If you encounter the OutOfMemoryError: CUDA out of memory error message, consider the following troubleshooting steps:

1. Refresh GPU Connection:

   • Try refreshing and reconnecting to the GPU. This can sometimes clear up any lingering memory issues.

2. Reduce Batch Size:

   • Set the batch size to 1. This can significantly reduce memory requirements at the cost of potentially slower training.

3. Modify Model Output:

   • Remove the computation of the neutral probability in the model. This can save some memory as it reduces the size of the model's output.

4. Model Saving:

   • Consider alternative methods for saving the best model state. Instead of using deep copy, which can be memory-intensive, look for lightweight solutions.

5. Upgrade GPU:

   • If the above steps don't resolve the issue, consider switching to a GPU with more memory. This can be particularly helpful for large models or datasets.

1. Token Limitation:

   • As seen in the FeedbackDataset class:

     class FeedbackDataset(Dataset):  # DataFrame
         def __init__(self, data):
             self.model_inputs = tokenizer(data['doc'].tolist(), data['feedback'].tolist(),
                                           max_length=1024, truncation='only_first', padding='max_length')

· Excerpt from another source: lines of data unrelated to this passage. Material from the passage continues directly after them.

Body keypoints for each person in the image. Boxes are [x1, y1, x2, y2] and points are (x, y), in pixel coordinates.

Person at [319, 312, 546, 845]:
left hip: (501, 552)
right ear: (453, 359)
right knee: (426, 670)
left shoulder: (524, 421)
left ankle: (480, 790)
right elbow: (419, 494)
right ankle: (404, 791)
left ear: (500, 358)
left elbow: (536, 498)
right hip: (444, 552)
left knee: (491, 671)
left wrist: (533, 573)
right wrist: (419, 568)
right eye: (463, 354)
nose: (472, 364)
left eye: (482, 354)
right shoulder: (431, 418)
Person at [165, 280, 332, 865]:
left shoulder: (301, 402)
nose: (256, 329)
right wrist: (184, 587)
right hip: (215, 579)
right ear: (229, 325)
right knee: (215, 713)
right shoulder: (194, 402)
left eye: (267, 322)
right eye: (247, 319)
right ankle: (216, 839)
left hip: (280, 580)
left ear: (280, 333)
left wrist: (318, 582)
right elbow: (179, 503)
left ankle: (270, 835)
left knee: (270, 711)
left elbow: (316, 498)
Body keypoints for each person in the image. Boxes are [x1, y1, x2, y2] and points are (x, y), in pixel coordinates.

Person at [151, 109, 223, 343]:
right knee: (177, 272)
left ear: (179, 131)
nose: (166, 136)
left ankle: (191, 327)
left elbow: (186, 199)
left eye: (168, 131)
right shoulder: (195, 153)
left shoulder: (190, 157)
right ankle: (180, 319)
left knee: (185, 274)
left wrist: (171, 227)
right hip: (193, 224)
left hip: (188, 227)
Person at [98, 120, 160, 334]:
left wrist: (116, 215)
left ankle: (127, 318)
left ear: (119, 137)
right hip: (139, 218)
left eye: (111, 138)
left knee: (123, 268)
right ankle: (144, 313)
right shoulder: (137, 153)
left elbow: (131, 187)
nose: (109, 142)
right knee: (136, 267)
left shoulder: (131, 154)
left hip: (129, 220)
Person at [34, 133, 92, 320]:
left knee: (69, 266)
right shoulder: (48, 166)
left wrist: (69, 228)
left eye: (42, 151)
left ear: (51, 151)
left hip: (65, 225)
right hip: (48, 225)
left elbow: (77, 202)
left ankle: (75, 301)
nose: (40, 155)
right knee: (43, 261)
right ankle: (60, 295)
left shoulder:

     The model has a token limit of 1024. If the 'doc' or hypothesis exceeds this token count, it will be truncated, leading to potential loss of information. This limitation arises from the underlying architecture of the model and its handling of token sequences.

2. Computational Complexity:

   • The model is computationally intensive. As a result, the training process can be time-consuming, especially on datasets with large volumes or complexity. Additionally, the GPU usage during training and evaluation is considerably high, which can lead to memory-related issues if not managed properly.